Fill in the blanks in the paragraph below with whatever words seem most appropriate.  Then compare your choices with those of two other students.  In each case, decide which of the three choices you find most effective.  Then compare the group’s results with Munro’s (p. 31).  Explain why you do or do not find her choice of words (her diction) more effective than your own.

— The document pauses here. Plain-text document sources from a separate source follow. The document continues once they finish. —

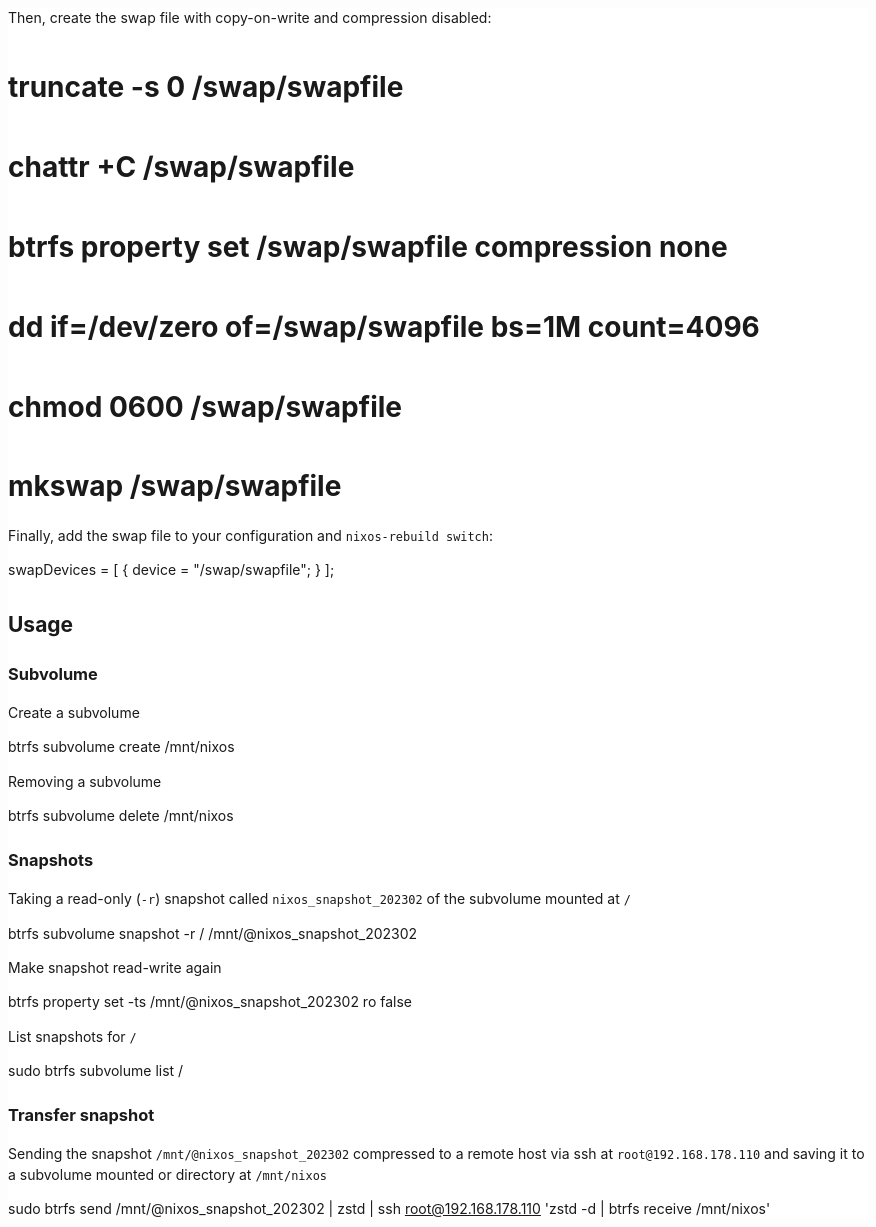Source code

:Then, create the swap file with copy-on-write and compression disabled:

# truncate -s 0 /swap/swapfile
# chattr +C /swap/swapfile
# btrfs property set /swap/swapfile compression none
# dd if=/dev/zero of=/swap/swapfile bs=1M count=4096
# chmod 0600 /swap/swapfile
# mkswap /swap/swapfile

Finally, add the swap file to your configuration and `nixos-rebuild switch`:

swapDevices = [ { device = "/swap/swapfile"; } ];

## Usage

### Subvolume

Create a subvolume

btrfs subvolume create /mnt/nixos

Removing a subvolume

btrfs subvolume delete /mnt/nixos

### Snapshots

Taking a read-only (`-r`) snapshot called `nixos_snapshot_202302` of the subvolume mounted at `/` 

btrfs subvolume snapshot -r / /mnt/@nixos_snapshot_202302

Make snapshot read-write again

btrfs property set -ts /mnt/@nixos_snapshot_202302 ro false

List snapshots for `/` 

sudo btrfs subvolume list /

### Transfer snapshot

Sending the snapshot `/mnt/@nixos_snapshot_202302` compressed to a remote host via ssh at `root@192.168.178.110` and saving it to a subvolume mounted or directory at `/mnt/nixos` 

sudo btrfs send /mnt/@nixos_snapshot_202302 | zstd | ssh root@192.168.178.110 'zstd -d | btrfs receive /mnt/nixos'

My father would drink a beer on a hot day, but my mother did not join him, and—whether accidentally or _______________________—this drink was always consumed outside  the house.  Most of the people we knew were the same way, in the small town where we lived.  I ought not to say that it was this which got me into difficulties, because the difficulties I got into were a _______________________ expression of my own _______________________ accomplishment (my departure for my first formal dance, I mean, or my hellbent preparations for a _____________________  on college) with an expression of ___________________ and
_______________________ despair, as if she could not possibly expect, did not ask, that it should go with me as it did with other girls; the dreamed of spoils of daughters—orchids, nice boys, diamond rings—would be borne home in due course by the daughters of her friends, but not by me; all she could do was hope for a lesser rather than a greater ___________________—an elopement, say, with a boy who could never earn his living, rather than an ________________________ into the _____________________ _____________________ trade.